Carley v. Department of the Army

Decision Date28 June 2005
Docket NumberNo. 04-3300.,04-3300.
PartiesMichael CARLEY, Petitioner, v. DEPARTMENT OF THE ARMY Respondent.
CourtU.S. Court of Appeals — Federal Circuit

Neil C. Bonney, Bonney & Allenberg, PC, of Virginia Beach, Virginia, for petitioner.

Joshua E. Gardner, Trial Attorney, Commercial Litigation Branch, Civil Division, United States Department of Justice, of Washington, DC, for respondent. With him on the brief were Peter D. Keisler, Assistant Attorney General, David M. Cohen, Director, and Robert E. Kirschman, Jr., Assistant Director. Of counsel on the brief was Daniel M. Kininmonth, Trial Attorney, Litigation Division, United States Department of the Army, of Fort Knox, Kentucky.

Before NEWMAN, CLEVENGER, and DYK, Circuit Judges.

Opinion for the court filed by Circuit Judge CLEVENGER. Dissenting opinion filed by Circuit Judge NEWMAN.

CLEVENGER, Circuit Judge.

Michael Carley seeks review of the final decision of the Merit Systems Protection Board ("Board") dismissing his appeal. See Carley v. Dep't of Def., No. CH0752020752-I-1, 96 M.S.P.R. 63, 2004 WL 716787 (M.S.P.B. March 29, 2004). Because Mr. Carley cannot establish the jurisdiction of the Board, we affirm.

I

Mr. Carley was employed in Fort Knox, Kentucky, by the Department of the Army ("agency") as a grade WG-08 Industrial Equipment Control Repairer. The agency informed Mr. Carley that his position was slated to be abolished and that he would be subject to a reduction in force ("RIF"). In December 2000, in lieu of the RIF, Mr. Carley chose to participate in a voluntary Mock RIF and registered for placement under the Department of Defense's Priority Placement Program ("PPP"). Participation in the PPP meant that Mr. Carley could avoid the possible adverse consequences of the proposed Fort Knox RIF. In January 2001, a formal RIF was noticed at Fort Knox.

Under the PPP, Mr. Carley was offered a WG-05 position with the Department of the Navy in Norfolk, Virginia, as a Utility Systems Repairer. At that time, the agency was obligated by regulation to inform Mr. Carley whether the position in Norfolk was under study for elimination. If the position was subject to a study for elimination, Mr. Carley could reject the offer and remain in the PPP, but if the position was not under study, Mr. Carley was obligated to accept the placement or be removed from the PPP. Personnel informed Mr. Carley that the Norfolk position was not under study for elimination, and on March 11, 2001, Mr. Carley chose to accept the assignment with the retained grade and pay of his WG-08 Fort Knox position for two years, rather than be removed from the PPP. The formal RIF in Fort Knox became effective on June 2, 2001.
= = = = = = =
:: About this task ::
Using the court opinion above, answer yes or no to whether each statement agrees with it, and quote the words that decide each one.
1. The position Mr. Carley was offered in Norfolk was with the Department of the Navy.
2. The formal RIF at Fort Knox became effective in January 2001.
3. Circuit Judge Dyk filed the dissenting opinion.

:: Provided material ::
= = = = = = =
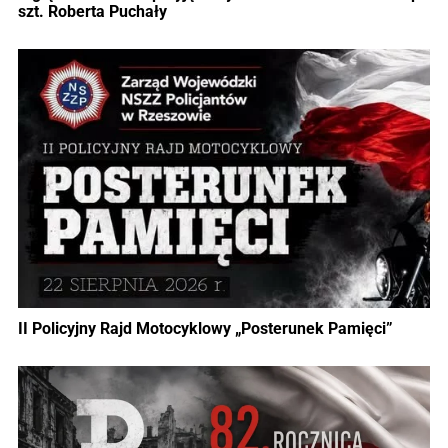
szt. Roberta Puchały
II Policyjny Rajd Motocyklowy „Posterunek Pamięci”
= = = = = = =
:: Response area ::
1. Yes: "Mr. Carley was offered a WG-05 position with the Department of the Navy in Norfolk, Virginia"
2. No: "The formal RIF in Fort Knox became effective on June 2, 2001."
3. No: "Dissenting opinion filed by Circuit Judge NEWMAN."